While the Wardian Case was a practical invention that allowed city-dwellers to enjoy growing plants in their homes, the 1970s terrarium was a political statement. Several decades later, Hayes’s terrariums combine elements of both. They keep plants alive in apartments, sure, but they serve another purpose—that of allowing us to interact with, and control, the natural world. “It’s seductive,” she said. “It’s a perfect world you can hold in your hand.”

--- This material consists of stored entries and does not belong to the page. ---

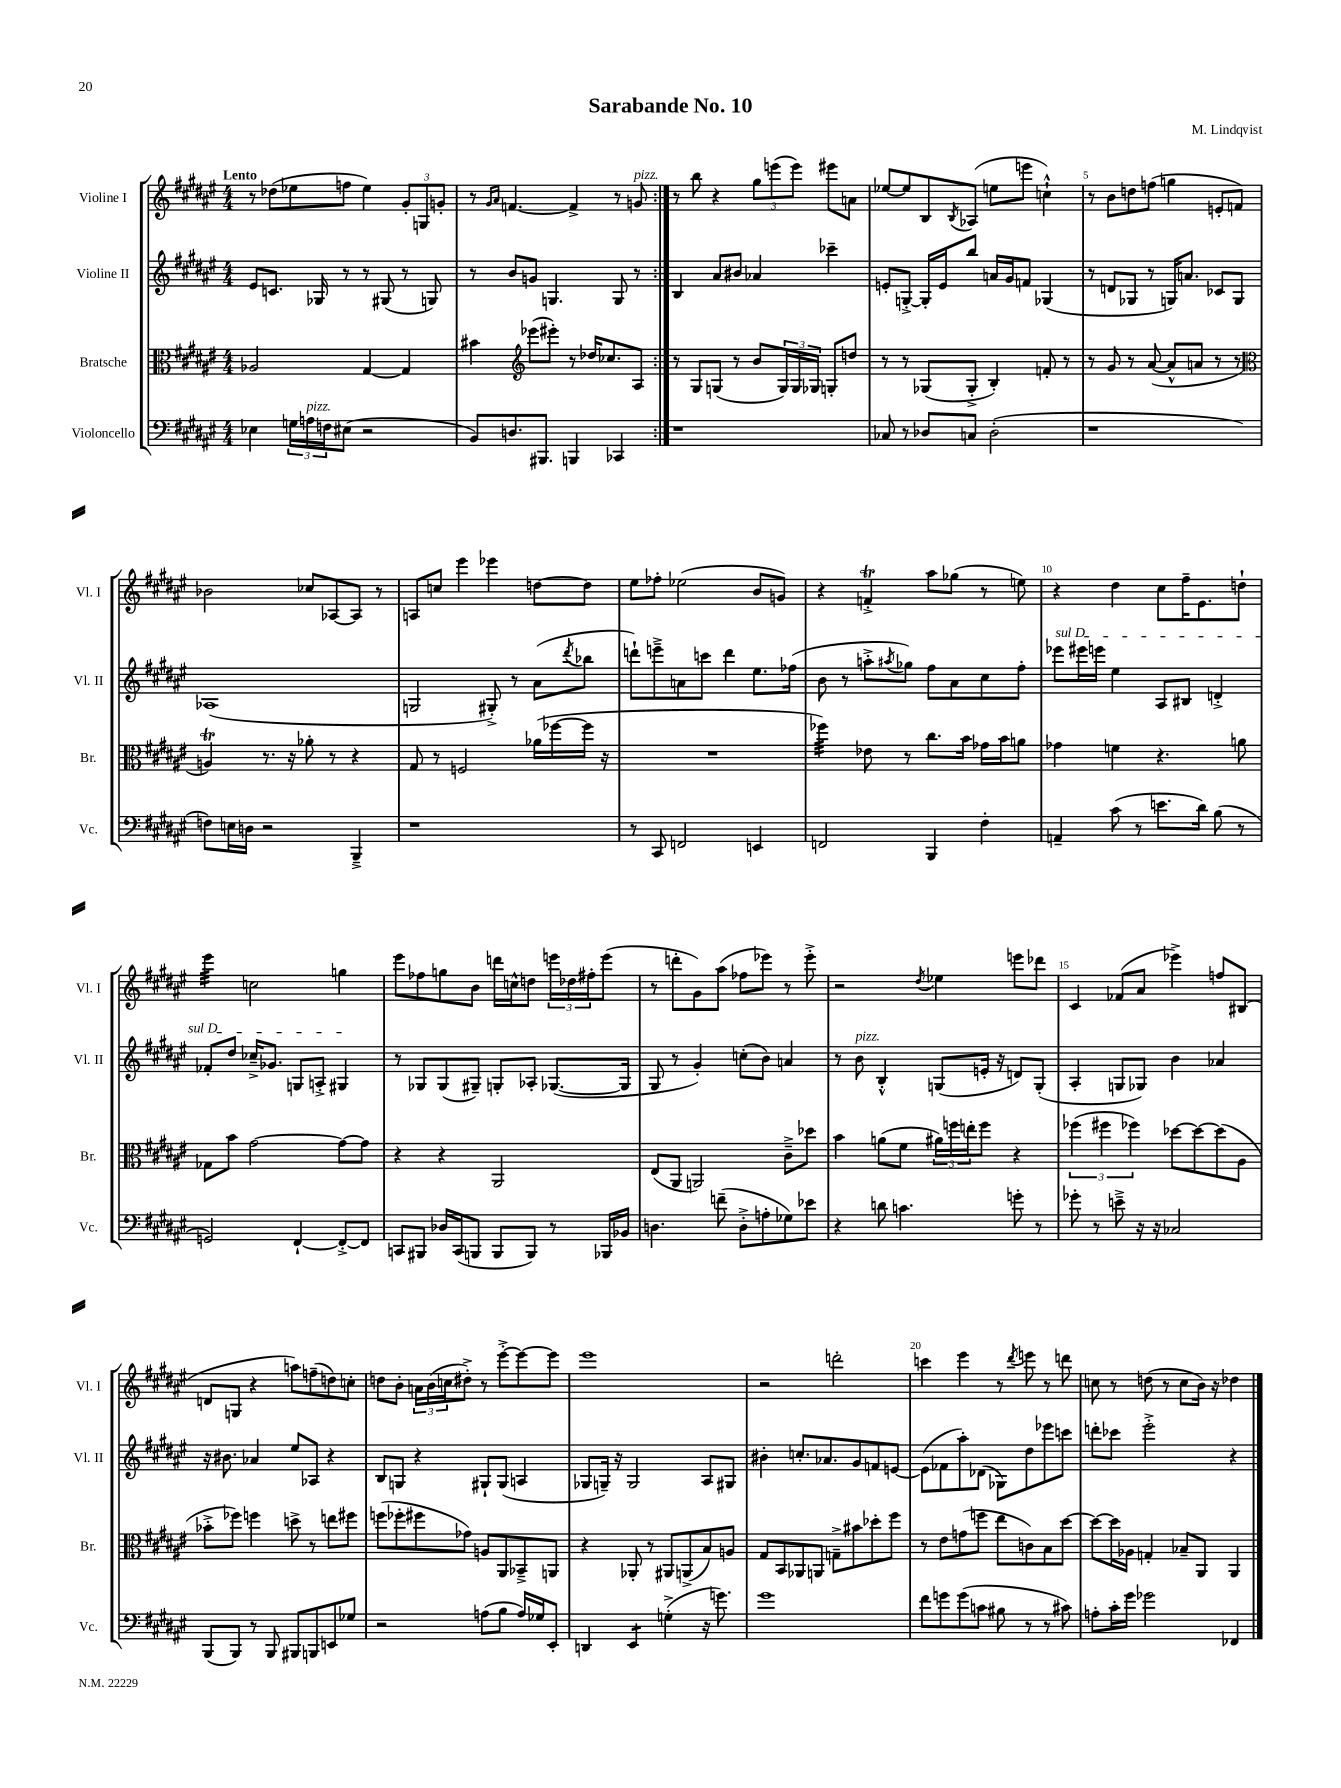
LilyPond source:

\header { title = "Sarabande No. 10" composer = "M. Lindqvist" }
<<
\new StaffGroup <<
\new Staff = "s0" \with { instrumentName = "Violine I" shortInstrumentName = "Vl. I" } {
    \clef treble \key fis \major \numericTimeSignature \time 4/4 \tempo "Lento"
    \repeat volta 2 { r8 des''8( ees''8 f''8 ees''4) \tuplet 3/2 { gis'8-. g8 g'8-. } |
    r8 \grace { gis'16 ais'16 } f'4.~ f'4-> r8 g'8^\markup { \italic "pizz." } | }
    r8 b''8 r4 \tuplet 3/2 { gis''8 e'''8( e'''8) } eis'''8 a'8 |
    ees''8~ ees''8 b8 \acciaccatura { b8 } aes8( e''8 e'''8 c''4-!-^) |
    r8 b'8 d''8 f''8( g''4 e'8-. f'8) |
    bes'2 ces''8 aes8~ aes8 r8 |
    a8 c''8 eis'''4 ees'''4 d''8~ d''8 |
    eis''8 fes''8-. ees''2( b'8 g'8) |
    r4 f'4-.->\trill ais''8 ges''8( r8 e''8) |
    r4 dis''4 cis''8 fis''16-- eis'8. d''8-! |
    eis'''4:32 c''2 g''4 |
    eis'''8 fes''8 g''8 b'8 d'''16 c''16-^ d''8 \tuplet 3/2 { e'''16 des''16 fis''16-. } e'''8( |
    r8 d'''8-. gis'8) ais''8( fes''8 ees'''8) r8 ees'''8-.-> |
    r2 \acciaccatura { dis''8 } ees''4 e'''8 des'''8 |
    cis'4 fes'8( ais'8 ees'''4->) f''8 bis8( |
    d'8 g8 r4 a''8) f''8--( d''8) c''8-. |
    d''8 b'8-. \tuplet 3/2 { a'16 b'16( c''16 } dis''8-.->) r8 eis'''8~-.-> eis'''8~ eis'''8 |
    eis'''1 |
    r2 d'''2-. |
    c'''4 eis'''4 r8 \acciaccatura { dis'''8 } e'''8 r8 d'''8 |
    c''8 r8 d''8( r8 c''8 b'16) r16 des''4 \bar "|." |
}
\new Staff = "s1" \with { instrumentName = "Violine II" shortInstrumentName = "Vl. II" } {
    \clef treble \key fis \major \numericTimeSignature \time 4/4
    \repeat volta 2 { eis'8 c'8. ges16 r8 r8 gis8( r8 g8) |
    r8 b'8 g'8 g4. g8 r8 | }
    b4 ais'8 bis'8 aes'4 ces'''4-- |
    e'8-. g8~-.-> g16-. e'16 b''8 a'16 gis'16 f'8 ges4( |
    r8 d'8 ges8 r8 g16) a'8. ces'8 g8 |
    aes1( |
    g2 gis8-.->) r8 ais'8( \acciaccatura { dis'''8 } bes''8 |
    d'''8-!) e'''8---> a'8 c'''8 d'''4 eis''8. fes''16( |
    b'8 r8 a''8-.-> \acciaccatura { ais''8 } ges''8) fis''8 ais'8 cis''8 fis''8-. |
    \once \override TextSpanner.bound-details.left.text = \markup { \italic "sul D" } ees'''8\startTextSpan eis'''16 e'''16 eis''4 ais8 bis8 d'4-.-> |
    fes'8-. dis''8 ces''16---> ges'8. g8 a8-.-> gis4\stopTextSpan |
    r8 ges8 ges8( gis8--) g8-. aes8-. ges8.~( ges16 |
    gis8 r8 gis'4-.) c''8-.( b'8) a'4 |
    r8 b'8^\markup { \italic "pizz." } b4-.-^ g8( e'16-. r16 d'8) g8-.( |
    ais4-. g8 ges8) b'4 aes'4 |
    r16 bis'8. aes'4 eis''8 aes8 r4 |
    b8 g8 r4 gis8-! gis8( a4 |
    ges8 g16--) r16 g2 ais8 gis8 |
    bis'4-. c''8.-. aes'8. gis'8 f'8 e'8~ |
    e'8( fes'8 ais''8-.) des'8( ges8) dis''8 ees'''8 c'''8 |
    d'''8-. ces'''8 eis'''2-.-> r4 \bar "|." |
}
\new Staff = "s2" \with { instrumentName = "Bratsche" shortInstrumentName = "Br." } {
    \clef alto \key fis \major \numericTimeSignature \time 4/4
    \repeat volta 2 { aes2 gis4~ gis4 |
    bis'4 \clef treble ees'''8( eis'''8-.) r8 des''16 ces''8. ais8 | }
    r8 gis8 g8( r8 b'8 \tuplet 3/2 { g16) g16 ges16 } g8-. d''8 |
    r8 r8 ges8( ges8-.-> b4-.) f'8-. r8 |
    r8 gis'8 r8 ais'8~( ais'8-^ a'8 r8 r8 |
    \clef alto a4\trill) r8. r16 aes'8-. r8 r4 |
    gis8 r8 f2 aes'16( fes''16~ fes''16 r16 |
    R1 |
    fes''4:32) ees'8 r8 cis''8. b'16 ges'16 b'16 a'8 |
    ges'4 f'4 r4. a'8 |
    ges8 b'8 gis'2~ gis'8~ gis'8 |
    r4 r4 ais,2 |
    eis8( ais,8 a,2) cis'8---> des''8 |
    b'4 a'8( fis'8 \tuplet 3/2 { ais'16) f''16 e''16-. } f''8 r4 |
    \tuplet 3/2 { fes''4( fis''4 fes''4) } des''8~ des''8~ des''8( ais8 |
    bes'8-.-> fes''8) f''4 d''8-> r8 e''8 fis''8 |
    f''8( fes''8-. fis''8 ges'8) a8 ais,8 bes,8---> a,8 |
    r4 aes,8-. r8 ais,8 a,8->( b8) a8 |
    gis8 b,8 aes,8 a,8 g8---> bis'8 des''8-. fis''8 |
    r8 eis'8 g'8( f''8 eis''8 c'8) b8 dis''8~ |
    dis''8~ dis''16 aes16 g4-. bes8-- ais,8 ais,4 \bar "|." |
}
\new Staff = "s3" \with { instrumentName = "Violoncello" shortInstrumentName = "Vc." } {
    \clef bass \key fis \major \numericTimeSignature \time 4/4
    \repeat volta 2 { ees4 \tuplet 3/2 { g16 a16^\markup { \italic "pizz." } f16 } eis8( r2 |
    b,8) d8. bis,,8. b,,4 ces,4 | }
    r1 |
    ces8 r8 des8 c8 des2-.( |
    r1 |
    f8) e16 d16 r2 b,,4---> |
    r1 |
    r8 cis,8 f,2 e,4 |
    f,2 b,,4 fis4-. |
    a,4-- cis'8( r8 e'8. dis'16) b8( r8 |
    g,2) fis,4~-! fis,8~-.-> fis,8 |
    c,8 bis,,8 des16 c,16( b,,8 b,,8 b,,8) r8 bes,,16 bes,16 |
    d4. f'8--( d8-.-> a8-. ges8) ees'8 |
    r4 d'8 c'4. g'8-. r8 |
    ges'8-. r8 e'8---> r16 r16 ces2 |
    b,,8( b,,8) r8 b,,8 bis,,8 b,,8 e,8 ges8 |
    r2 a8( b8 a16) ges16 eis,8-. |
    d,4 eis,4:8 g4-.->( r16 g'8.) |
    gis'1 |
    fis'8 g'8 g'8( c'8 bis8 r8 r8 cis'8) |
    a8-. cis'16-. gis'16 ges'2 fes,4 \bar "|." |
}
>>
>>
\layout { \context { \Score \override BarNumber.break-visibility = ##(#f #t #t) barNumberVisibility = #(every-nth-bar-number-visible 5) } }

A combination of idealism and escapism is what elevated Hayes’s terrariums beyond those of the past, into the world of both fine art and contemporary design. After making her first terrarium out of geometric wood and glass, Hayes decided to experiment with other shapes. “I wanted to manifest what I experienced emotionally when I feel overcome with a positive charge,” she told Artsy. She settled on blown-glass containers because of the way they mimic the curve of the sky. “The container itself has this relationship to the dome of heaven—you can imagine yourself inside,” she said.
To say this form resonated is an understatement. By 2008, Hayes started seeing copycat versions popping up online. “I was surprised by the degree to which people were really studying and replicating my terrariums,” she told Artsy, “but I didn’t feel like it was in the spirit of what I do.” Rather than fixate on the appropriations, Hayes chose to see the spread of terrariums inspired by her own as a natural process—the organic growth of a seed planted in the fertile soil of millennials’ imaginations. “I’m more interested in contemplating my terrariums’ place in the zeitgeist than in taking credit for them,” she said.